_Задание:_
Перепишите дословно все приведенные ниже пункты, опустив изображения.
------ Исходные данные ------
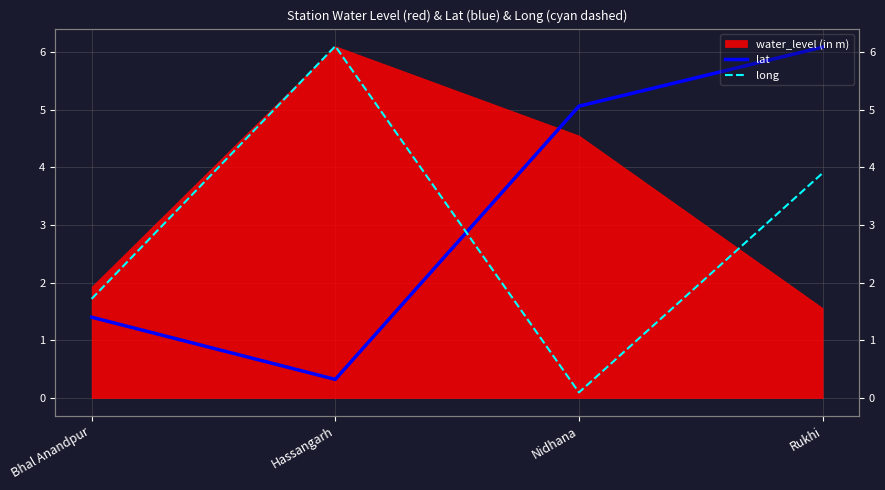

How many values in the lat series are below 5?

2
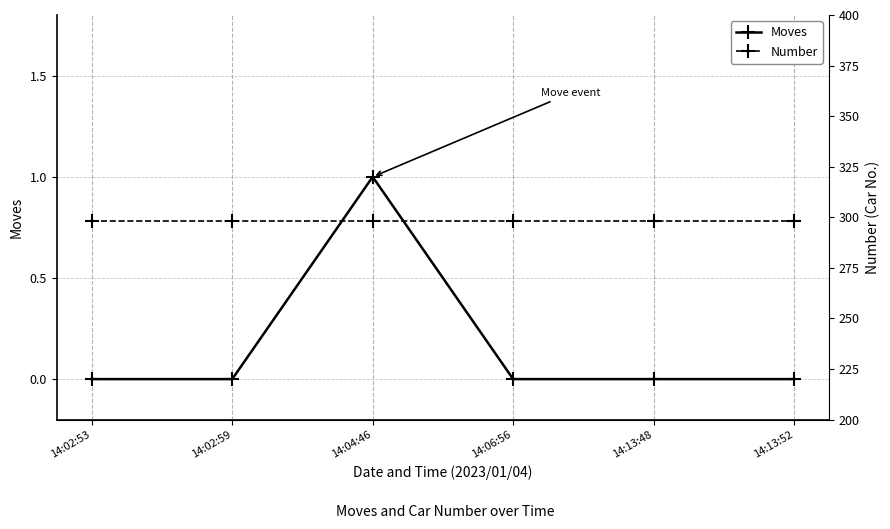

Reading right to left, list all the values displayed in this chart.

Moves: 0	0	0	1	0	0
Number: 298	298	298	298	298	298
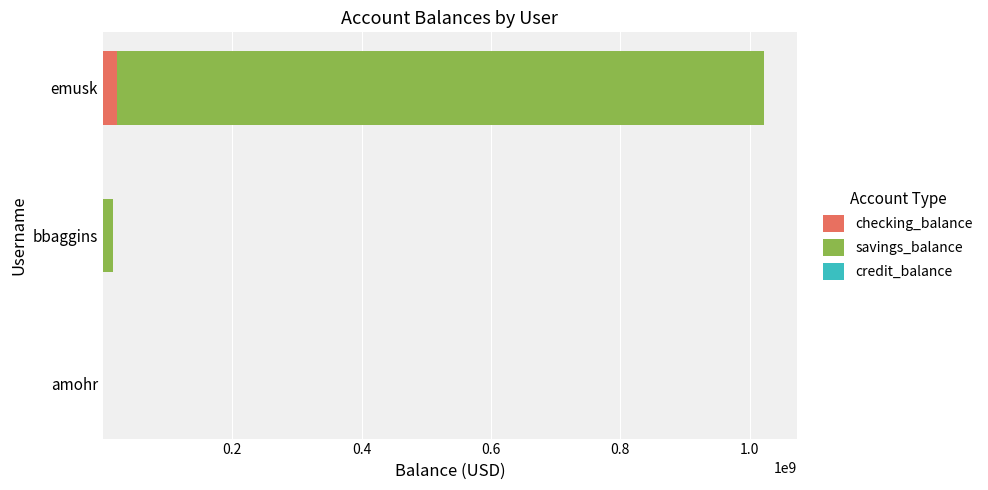

What is the highest value of the checking_balance series?

21588737.6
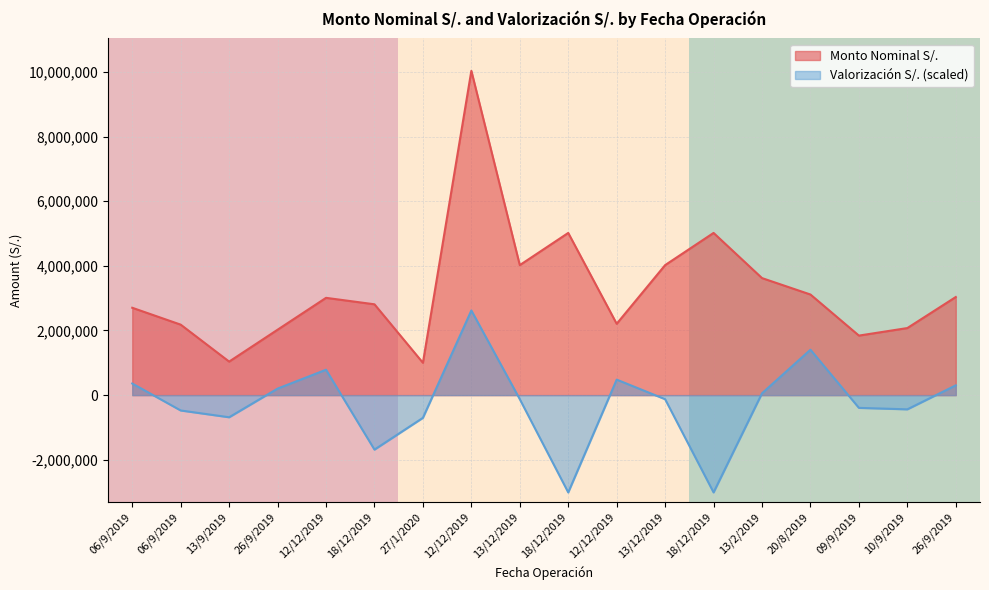

At 13/9/2019, list the series in order from largest to smallest.

row_0, row_1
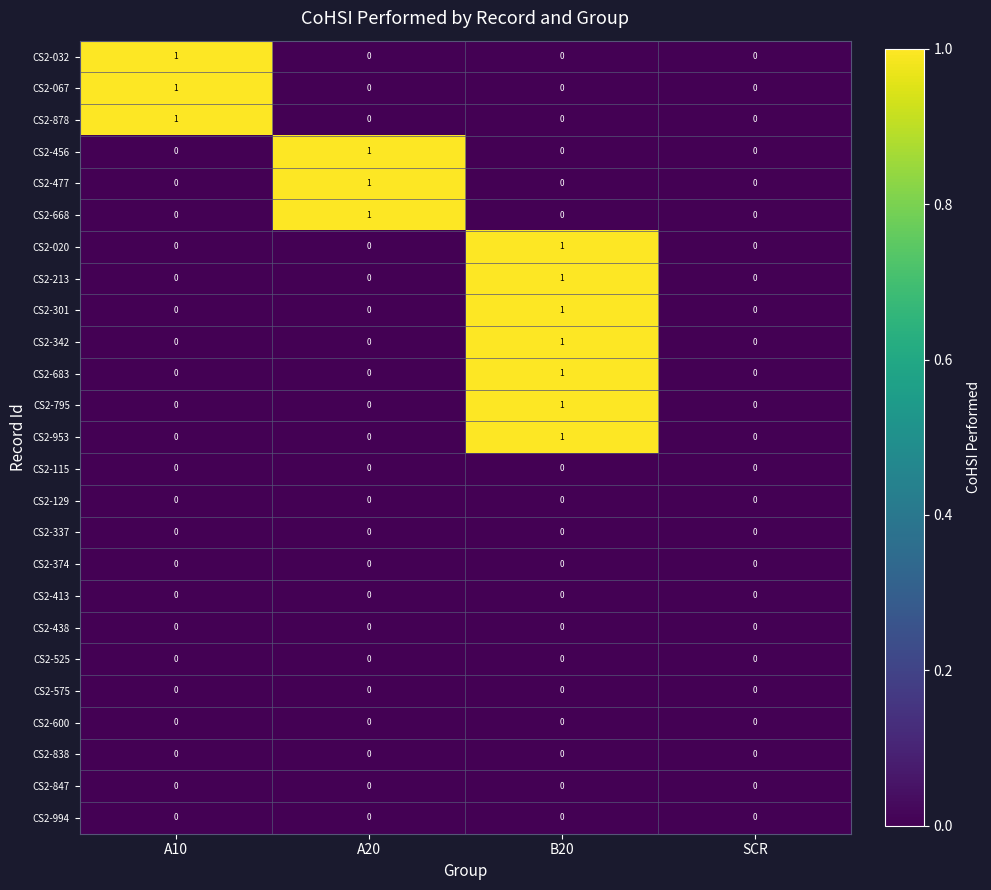

At which label does CS2-878 reach its peak?

A10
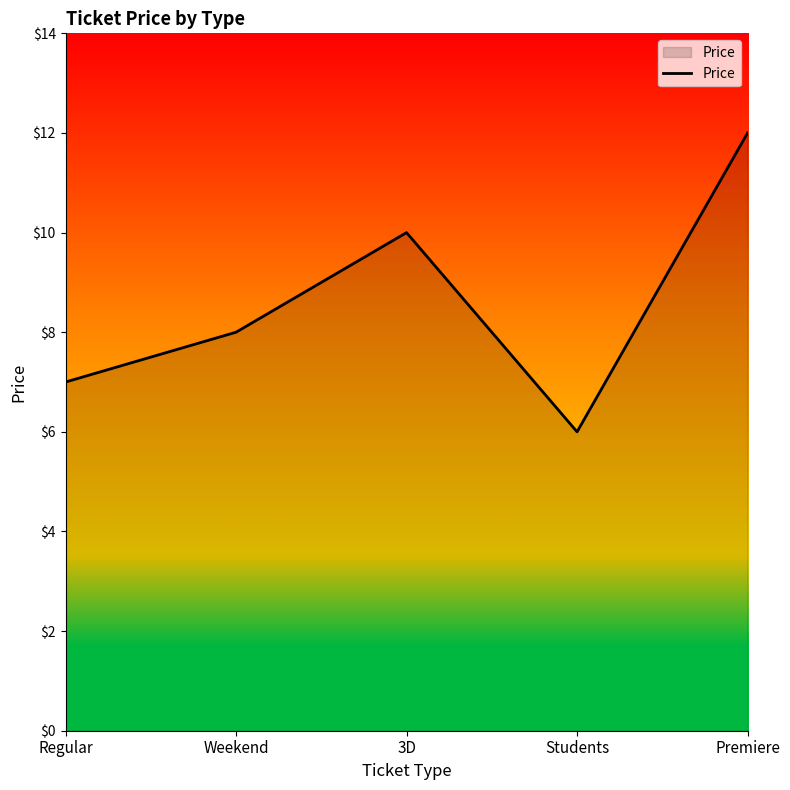

What is the change in value from Regular to Students?

-1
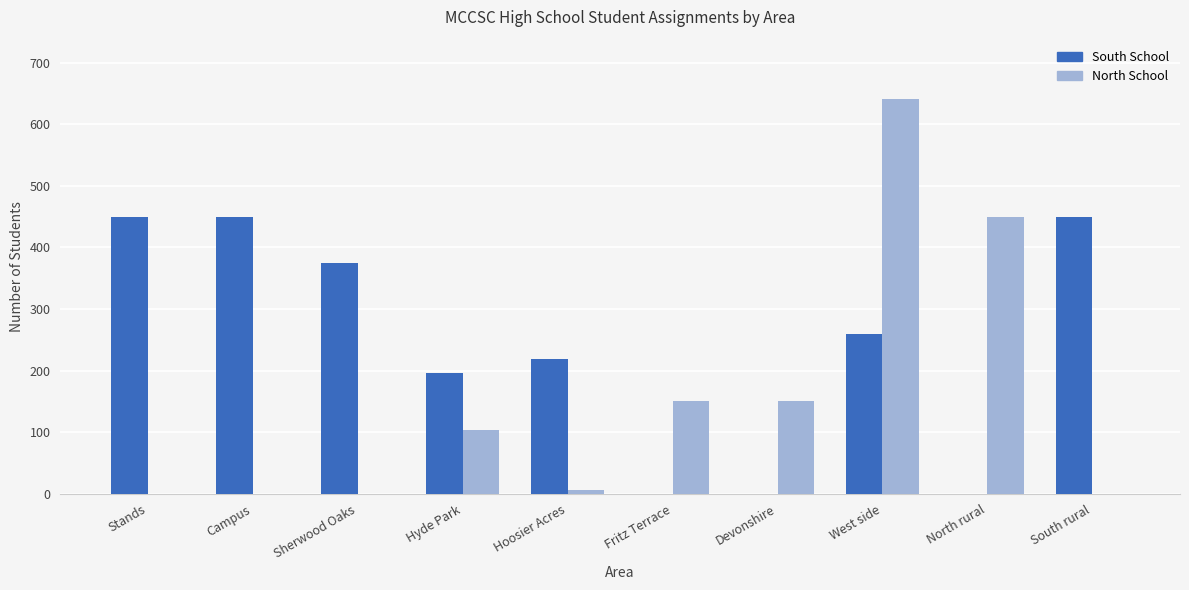

Which series changed the most between Hyde Park and Hoosier Acres?

North School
------
_Ответ на задание:_
How many values in the lat series are below 5?

2

Reading right to left, list all the values displayed in this chart.

Moves: 0	0	0	1	0	0
Number: 298	298	298	298	298	298

What is the highest value of the checking_balance series?

21588737.6

At 13/9/2019, list the series in order from largest to smallest.

row_0, row_1

At which label does CS2-878 reach its peak?

A10

What is the change in value from Regular to Students?

-1

Which series changed the most between Hyde Park and Hoosier Acres?

North School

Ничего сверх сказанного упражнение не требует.